Title: The Killing Woods
Author: Lucy Christopher
Rating: 2 Stars
Release Date: January 7th, 2014
If Lucy Christopher's name hadn't been printed on the cover of this novel, I wouldn't have believed she wrote it. Granted, the prose is gorgeous, but the emotional complexity, character depth, and general plot originality I've come to expect from the author of Stolen wasn't present in this novel. Not in the least. Admittedly, I didn't expect The Killing Woods to be another Stolen, but I didn't expect to feel so apathetic to it as a whole either.
Told in alternating points of view, Christopher's latest is about a young girl whose father is charged with the murder of her classmate. Where The Killing Woods shines is in its portrayal of the emotions Emily feels, both after her father is accused and during his trial. What makes this situation so black-and-white is the fact that Emily's father has been suffering from PTSD after returning from the war and is often unable to discern from memory and his own reality. Thus, as Emily is left to pick up the pieces of human cruelty - friends abandoning her, questioning if she's a killer too - and confusion - who could have committed the murder? Damon, as the boyfriend of the murdered girl, is both outraged over her death and worried. Just the night before he had been out in the woods with her, high, and doesn't quite remember what happened. If he killed her, he wouldn't even know how he had done it, or why for that matter.
While this premise and set-up is fascinating, the slow unveiling of the murder isn't. Both Damon and Emily remain flat characters, never truly coming alive, and the story itself drags, bogged down by clunky chapters of Damon running through the woods, trying to remember what happened the night his girlfriend died, and Emily perusing her father's bunkers for clues of his guilt. Although the eventual reveal is satisfactory, the book as a whole is dull and forgettable. For fans of Christopher, I am afraid this will wind up being nothing more than a disappointment. And for those new to her work, do yourself a favor and pick up Stolen. It'll blow your mind; promise.

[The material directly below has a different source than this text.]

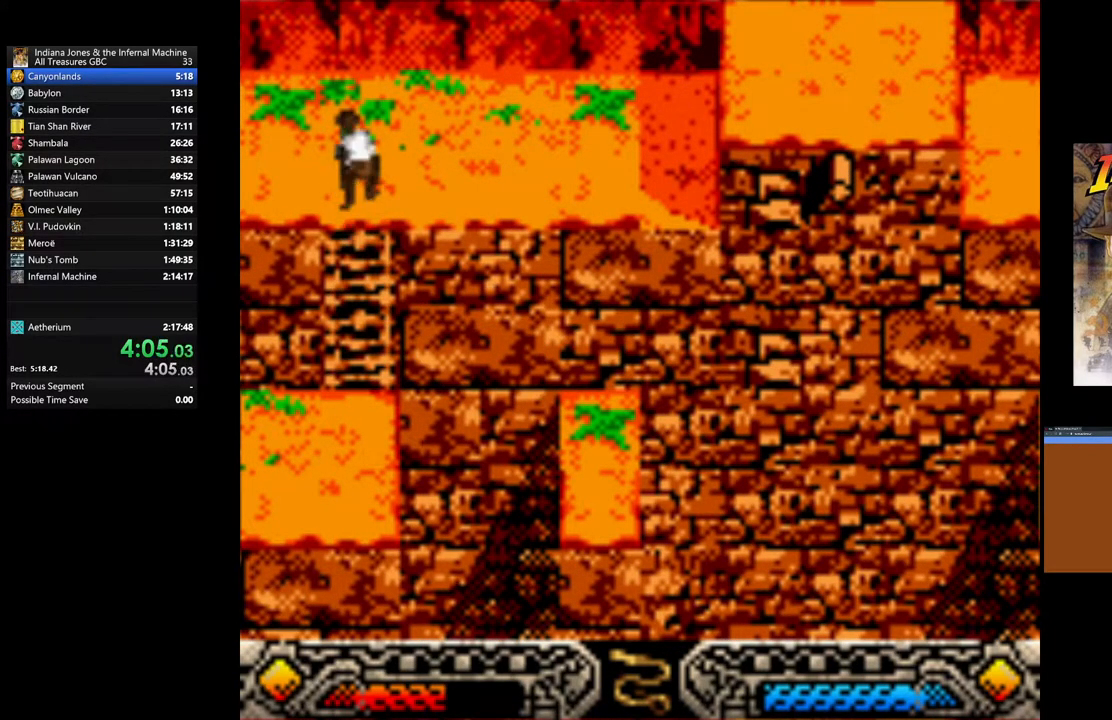
{"buttons": [], "left_stick": "right", "right_stick": "center", "events": []}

Title: The Chocolate Temptation (Amour et Chocolat, #6)
Author: Laura Florand
Rating: 4 Stars
Release Date: January End, 2014
I practically squealed when I realized that The Chocolate Temptation finally took us deeper into these delectable kitchens than the previous novels ever have. Patrick is in charge of Sarah and, as always, Florand is the master of sexual tension. If you thought the heat from the ovens was hot, think again, because the steam between these two as they brush against each other in the kitchens is sizzling. Patrick, for instance, can't stop thinking about Sarah - about the concentration with which she does her work, her pure dedication to perfecting the art of cooking, and the passion she throws into work, tiring day after tiring day. On the other hand, Sarah cannot help but admire Patrick's talent, all while hating the way he will break her heart someday, even without realizing it.
As Sarah and Patrick get closer, however, they begin to realize that their facades of perfection are just that: masks. For me, the Florand's novels always have a two-fold appeal. One: the tension. As I keep mentioning, Florand's writing is divine. It just curls its way into your heart, creating emotion where there was none before. And two: the depth. Each of Florand's novels are romances about broken individuals, not necessarily broken in the same way or to the same degree, but who have barriers around their lives. What I particularly love is that she tackles a new issue with every one of her books, making them all such a delight to read. With Sarah and Patrick, both of them suffer from severe insecurity. Sarah, as a replacement child for the son who was killed in North Korea, never feels as if she's up to the mark and Patrick, a foster child, feels the same. Nevertheless, seeing them work through their struggles and find a way to trust and support one another was heart-warming.
Moreover, what I really love about Sarah and Patrick's relationship is that each of them have different dreams, but make conscious efforts to pursue them. Sarah, for instance, was a successful engineer in Caltech but she left her home and family behind to begin her life-long wish of sugar-making. Both the courage and guilt Sarah feels at pursuing her own dream, selfishly some would say, is depicted perfectly. Similarly, Patrick who - ironically - wishes he could be an engineer undergoes a mental journey as he realizes that dreams change with time and what he wanted as a twelve-year-old boy is not necessarily what he wants as a man now. Florand always touches upon such honest aspects of adult life with her novels that I feel enriched having read them. While the last few chapters of this book could veer on the lovey-dovey side, her books never fail to sate my thirst and bring a smile upon my face. Just as I expected, The Chocolate Temptation is a winner; another one.